◆ **TO-DO ITEM**: Pictures excluded, output the lines of the data below between the one holding "BlueSky's source code" and the one holding "# Kommenterad dagordning", inclusive, exactly as they stand.

◆ **Saved data entries**:

________

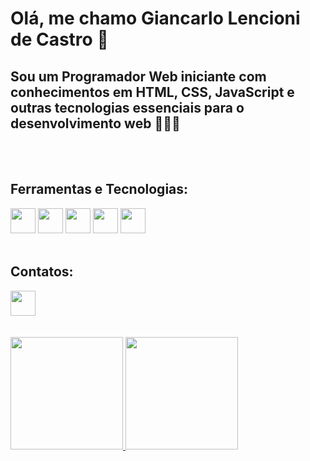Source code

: # Olá, me chamo Giancarlo Lencioni de Castro 👋

## Sou um Programador Web iniciante com conhecimentos em HTML, CSS, JavaScript e outras tecnologias essenciais para o desenvolvimento web 👨🏻‍💻 
<br><br/>

## Ferramentas e Tecnologias:

<img src="https://cdn.jsdelivr.net/gh/devicons/devicon@latest/icons/html5/html5-original.svg" width="40" height="40" />                                                                <img src="https://cdn.jsdelivr.net/gh/devicons/devicon@latest/icons/css3/css3-original.svg" width="40" height="40" />                                                                  <img src="https://cdn.jsdelivr.net/gh/devicons/devicon@latest/icons/javascript/javascript-original.svg" width="40" height="40" /> 
<img src="https://cdn.jsdelivr.net/gh/devicons/devicon@latest/icons/react/react-original.svg" width="40" height="40" /> 
<img loading="lazy" src="https://cdn.jsdelivr.net/gh/devicons/devicon/icons/git/git-original.svg" width="40" height="40"/>
<br><br/>

## Contatos:

<div>
<a href="https://www.linkedin.com/in/giancarlo-lencioni-de-castro" target="_blank"><img src="https://cdn.jsdelivr.net/gh/devicons/devicon@latest/icons/linkedin/linkedin-original.svg" width="40" height="40"></a>  
</div>
<br><br/>

<div>
<a href="https://github.com/giancarlolencioni">
<img loading="lazy" height="180em" src="https://github-readme-stats.vercel.app/api/top-langs/?username=giancarlolencioni&layout=compact&langs_count=7&theme=dracula"/>
<img loading="lazy" height="180em" src="https://github-readme-stats.vercel.app/api?username=giancarlolencioni&show_icons=true&theme=dracula&include_all_commits=true&count_private=true"/>
</div>
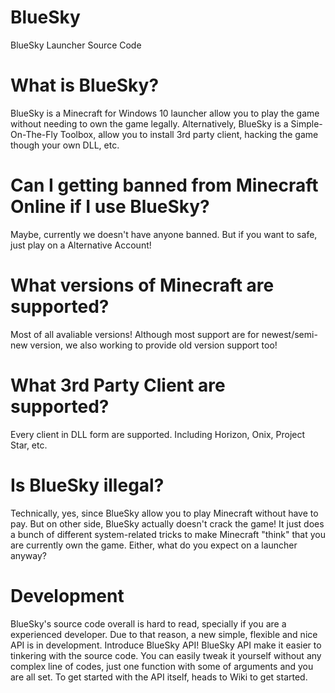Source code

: # BlueSky
 BlueSky Launcher Source Code
 
 # What is BlueSky?
 BlueSky is a Minecraft for Windows 10 launcher allow you to play the game without needing to own the game legally.
 Alternatively, BlueSky is a Simple-On-The-Fly Toolbox, allow you to install 3rd party client, hacking the game though your own DLL, etc.
 
 # Can I getting banned from Minecraft Online if I use BlueSky?
 Maybe, currently we doesn't have anyone banned. But if you want to safe, just play on a Alternative Account!
 
 # What versions of Minecraft are supported?
 Most of all avaliable versions! Although most support are for newest/semi-new version, we also working to provide old version support too!
 
 # What 3rd Party Client are supported?
 Every client in DLL form are supported. Including Horizon, Onix, Project Star, etc.
 
 # Is BlueSky illegal?
 Technically, yes, since BlueSky allow you to play Minecraft without have to pay. But on other side, BlueSky actually doesn't crack the game! It just does a bunch of different system-related tricks to make Minecraft "think" that you are currently own the game. Either, what do you expect on a launcher anyway?
 
 # Development
 BlueSky's source code overall is hard to read, specially if you are a experienced developer. Due to that reason, a new simple, flexible and nice API is in development. Introduce BlueSky API! BlueSky API make it easier to tinkering with the source code. You can easily tweak it yourself without any complex line of codes, just one function with some of arguments and you are all set. To get started with the API itself, heads to Wiki to get started.
 
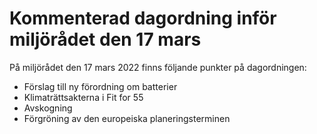 # Kommenterad dagordning inför miljörådet den 17 mars

På miljörådet den 17 mars 2022 finns följande punkter på dagordningen:

* Förslag till ny förordning om batterier
* Klimaträttsakterna i Fit for 55
* Avskogning
* Förgröning av den europeiska planeringsterminen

________

◆ **SOLUTION FOR THIS TASK**:
 BlueSky's source code overall is hard to read, specially if you are a experienced developer. Due to that reason, a new simple, flexible and nice API is in development. Introduce BlueSky API! BlueSky API make it easier to tinkering with the source code. You can easily tweak it yourself without any complex line of codes, just one function with some of arguments and you are all set. To get started with the API itself, heads to Wiki to get started.
 
 # Kommenterad dagordning inför miljörådet den 17 mars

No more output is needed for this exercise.